The scarcity of reviews on our ruggedized hand-held device also means that those mining executives will be grateful to Fatima for helping guide their decision on which device to buy.

A “Pingo 2” review meets Test #4 – there won’t be much competition, and the review will be appreciated by Fatima’s intended clients.

Why the right review content helps you build trust

If you do review content that meets those four tests – it’s relevant to the needs of the people you want to serve, it’s something you’ve used yourself, it’s a topic on which you can show credibility, and reviews of it are scarce – you’re well on your way to building trust with prospective and current clients. Why?

Remember that people do business with you if they “know, like and trust” you. Let’s dig into that.

“Know” – prospective clients will, first of all, come to know you through your review content. That’s if the information is located where they’ll find it. That could be because you’ve used the right search terms and concepts so that your review will come up in Google searches by your prospects.

But it works better if your content is located where they’ll already be looking – in many cases, in niche media for their industry or profession, as I’ve discussed in post #64. This is strong trust-building strategy, because your prospective clients already probably have a high degree of trust in the editors of these niche publications. If Fatima can get her reviews published in media for the mining sector, or for environmental scientists, there is a greater chance her prospects will see it, and will trust what she says.

“Like” – Going back to Fatima: if she shows her character in her writing, it will go a long way to making her readers or viewers like her. For example, if she is clear that her frustrations with cold-weather device performance are because a blank screen means she can’t meet a delivery promised to a client, they’ll trust her determination to meet her commitments.

“Trust” – Prospective clients will also come to trust Fatima more if they find her information accurate. If she talks about features in the Pingo 2 that actually turn out to be there, or if she describes a work-around that actually works. Promising something and then delivering is a good way to build trust, and so is saying something that turns out to be true.

Implementing “review” content

1. Find areas of intersection with your clients: First, consider the ways in which your life intersects those of your clients. Field-gathering of data is just one example.
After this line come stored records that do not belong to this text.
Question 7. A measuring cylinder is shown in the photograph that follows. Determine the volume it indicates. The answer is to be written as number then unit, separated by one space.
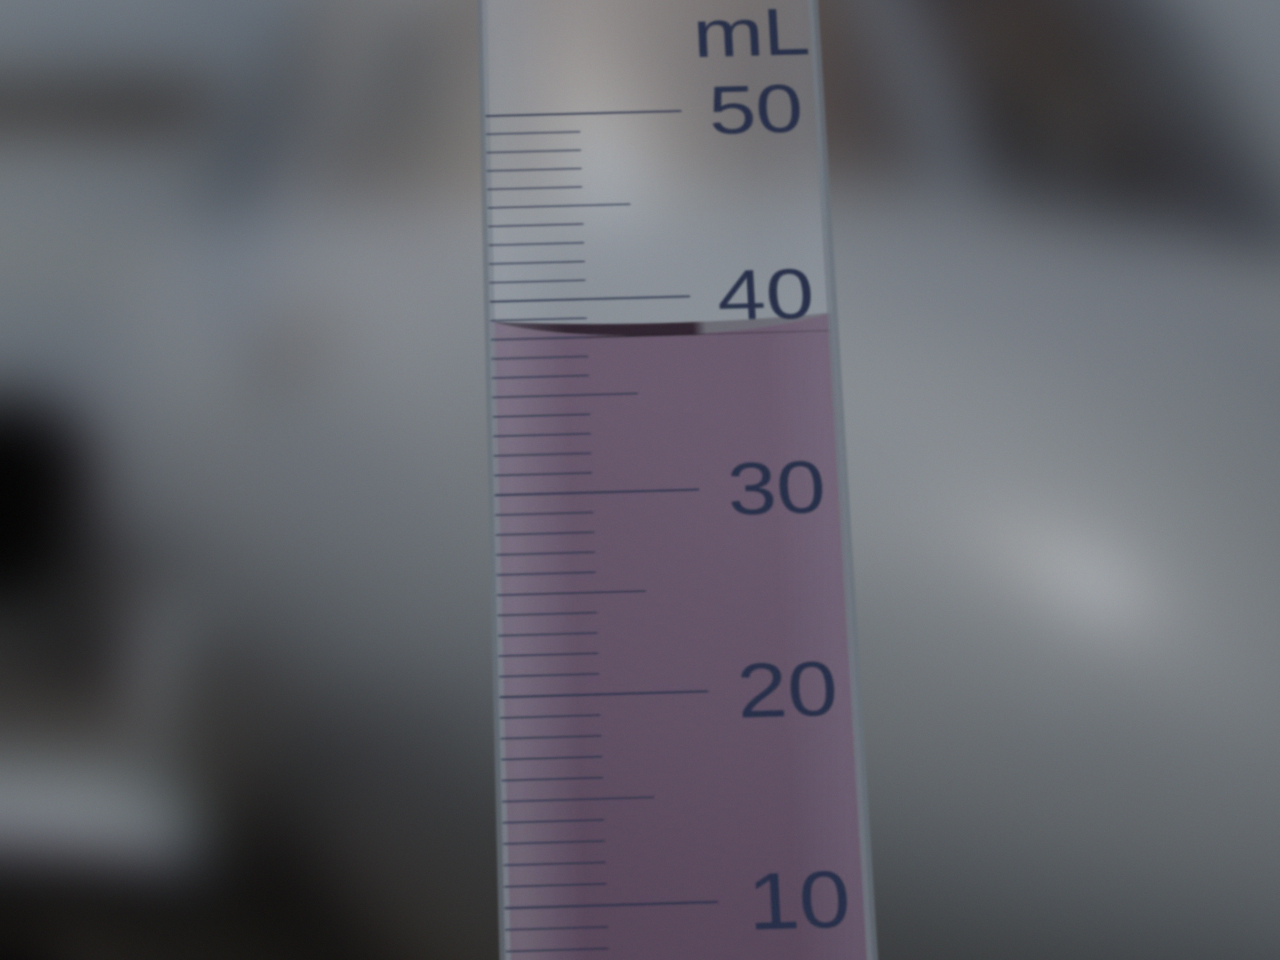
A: 38 mL
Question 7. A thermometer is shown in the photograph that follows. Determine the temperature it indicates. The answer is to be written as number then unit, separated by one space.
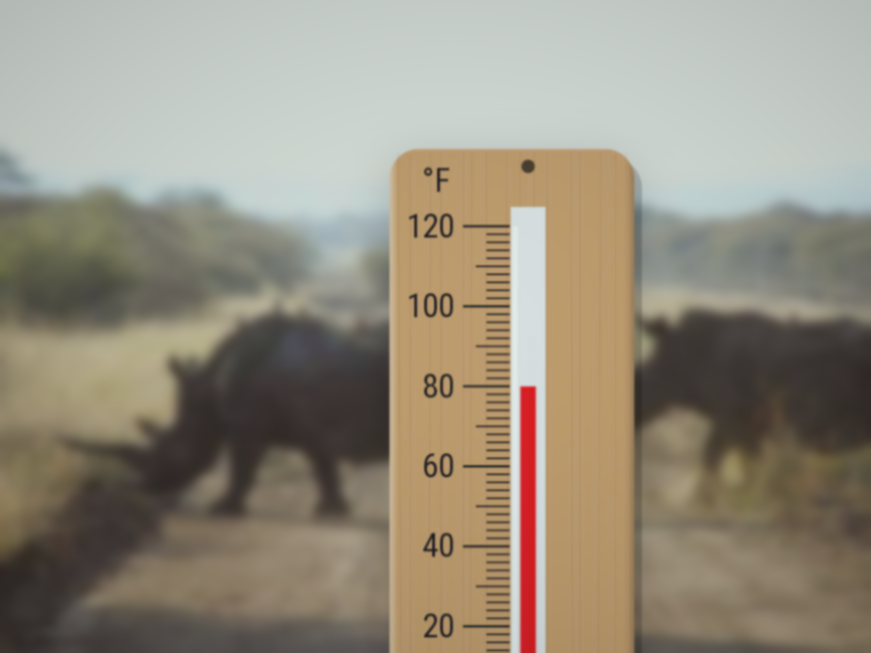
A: 80 °F
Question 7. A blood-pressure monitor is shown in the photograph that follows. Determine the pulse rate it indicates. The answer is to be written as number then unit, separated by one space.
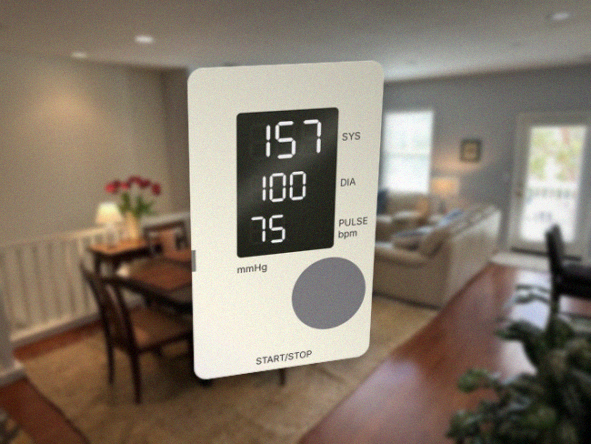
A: 75 bpm
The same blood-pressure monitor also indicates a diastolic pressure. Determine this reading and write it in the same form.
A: 100 mmHg
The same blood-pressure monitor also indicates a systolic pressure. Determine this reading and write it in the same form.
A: 157 mmHg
Do you and your clients both do computer-aided design, navigate off-road, travel by small boat, or work in remote parts of the world?

2. Think of products and services you both use. Sharing work in computer-aided design might mean you’re using the same software tools. How about 3-D modeling devices, scheduling interfaces or project-management software?
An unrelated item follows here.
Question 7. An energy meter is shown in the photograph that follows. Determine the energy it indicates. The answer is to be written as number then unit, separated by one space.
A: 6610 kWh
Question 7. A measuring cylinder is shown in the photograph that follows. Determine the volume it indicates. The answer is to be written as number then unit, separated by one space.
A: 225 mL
I think that there’s a great chance for women in consulting to bond with female clients through shared frustrations with “women-specific” products ranging from safety boots to hand tools. Such products need to go well beyond the “pink it and shrink it” transformations used by many manufacturers.

3. Winnow down those options to products and services for which credible reviews will be scarce, so that they’ll appreciate your understanding of their world better.

4. Present your ideas effectively. This can include using a medium that's effective. Text is a good medium for some products. Others can benefit from pictures, maybe a screen grab of a software program. In other cases, however, video is about the only way to go. You don’t need professional-level video (but it helps, as I’ve pointed out in Post #37). Fatima could easily set up her smartphone with a tripod on her pickup’s tailgate, or have a friend shoot a video in the field, in which she gives the good and bad points about the Pingo 2.

Using the keywords that her prospective clients will use if they’re searching for information, and having her content published in their news media, just give it that much more of a lift.